Cansado aquel día, Horacio. Cansado, ojeroso y luminoso. Y siempre esa sonrisa permanente, dulce, más melancólica que aguerrida. Sin que dejara de ser un luchador y un patriota, si se me permite la presunta inflación de ambos sustantivos. Sonrisa casi exhausta, sonrisa más pícara y cómplice y afectuosa que ácida o sarcástica. Con sus ojeras, su sonrisa, su pelo ondeado cayéndole sobre frente, casi como de poeta de fines del siglo XIX. Con esa facha de poeta ojeroso y cansado, no adaptado a la vida real ni a las razones prácticas, fue un funcionario de putísima madre cuando le tocó ser director de la Biblioteca Nacional, metiendo garra, libertad, creatividad, empuje, afrontando la aridez de los problemas presupuestarios, de gestión, burocráticos o sindicales.

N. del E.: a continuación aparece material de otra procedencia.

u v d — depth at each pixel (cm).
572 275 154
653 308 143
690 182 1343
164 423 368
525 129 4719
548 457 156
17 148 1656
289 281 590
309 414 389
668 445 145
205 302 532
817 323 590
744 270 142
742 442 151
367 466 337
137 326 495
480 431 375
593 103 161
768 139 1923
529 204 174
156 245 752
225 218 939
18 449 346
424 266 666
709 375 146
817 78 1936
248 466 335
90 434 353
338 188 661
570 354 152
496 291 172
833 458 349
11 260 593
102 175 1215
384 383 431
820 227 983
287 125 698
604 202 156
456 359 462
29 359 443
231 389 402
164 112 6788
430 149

La tristeza o la tragedia no es solo la pérdida de Horacio, intelectual democrático de la putísima madre, imperiosamente necesario. La tragedia es de estos tiempos. El hecho acaso banal de que un tipo tan infinitamente valioso, brillante, generoso y bueno, en el espejo mediocre de las derechas, es un símbolo chiquito de maldad, casi un merchandising del odio.